I'm trying to learn the convergence of $\sum_{n\ge 1} z^n/n$ when $|z|=1$ but $z\not =1$. This site points out the existence of Dirichlet's test when discussing towards this problem.
The test states that if
- $\left\{a_n\right\}$ is monotonically non-increasing
- $\lim_{n\rightarrow\infty} a_n=0$
- $\displaystyle\left|\sum_{1\le n\le N} b_n\right|\le M$ for all $N\ge 1;\exists M>0$
then the following converges, $\displaystyle\sum_{n\ge 1}a_nb_n$.

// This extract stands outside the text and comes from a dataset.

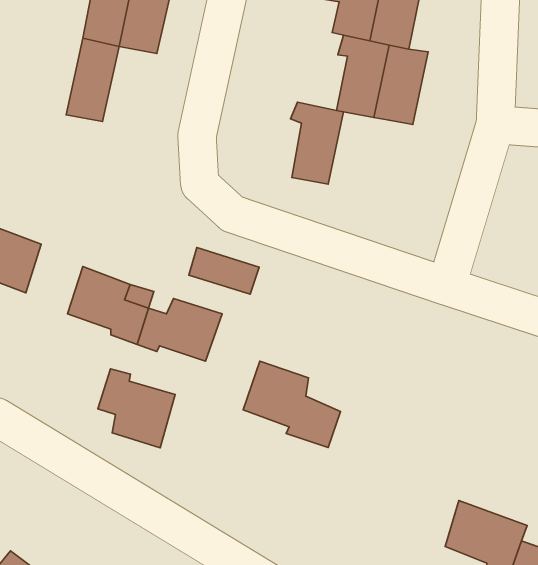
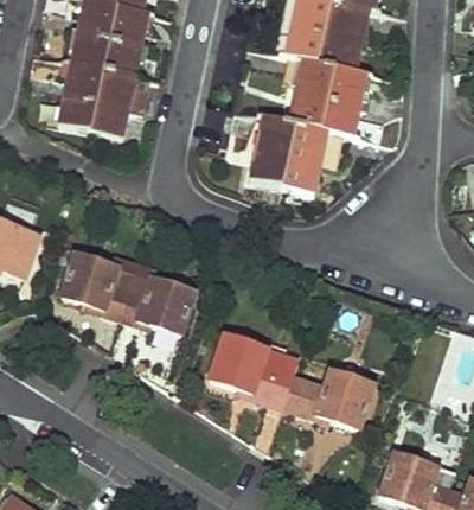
building: none -> [90,65,141,135]
building: none -> [282,121,334,189]
building: [189,248,259,294] -> none
building: [98,369,175,448] -> none
building: none -> [282,371,371,428]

Is it okay to prove the test like this? $$\left|\sum_{1\le n\le N}a_nb_n\right|\le \sum_{1\le n\le N}|a_nb_n|\le |a_1|\sum_{1\le n\le N}|b_n|\le |a_1|M$$ Thus, on taking limit $n\rightarrow\infty$, the sum converges absolutely and hence converges $\blacksquare$
I, then, proceed with the $\sum_{n\ge 1} z^n/n$ by taking $a_n=1/n$ and $b_n=z^n$ in the test. We have $$\left|\sum_{1\le n\le N}z^n\right|\le M-1, $$ if $1+z+z^2+\cdots +z^{M-1}=0$ for some $M>0$, for $z\not =1$ so we are done.
Edited: So the proof is not true because of the previous to the last one.
No, that doesn't work. If it worked, it would follows that the series $\sum_{n=1}^\infty\frac{(-1)^{n+1}}n$ is absolutely convergent. But it isn't.
Note that you are assuming that, for some $M>0$, you have$$(\forall N\in\Bbb N):\left|\sum_{n=1}^Nb_n\right|\leqslant M.$$In your proof, you have used a much stronger assumption, which is$$(\forall N\in\Bbb N):\sum_{n=1}^N\left|b_n\right|\leqslant M.$$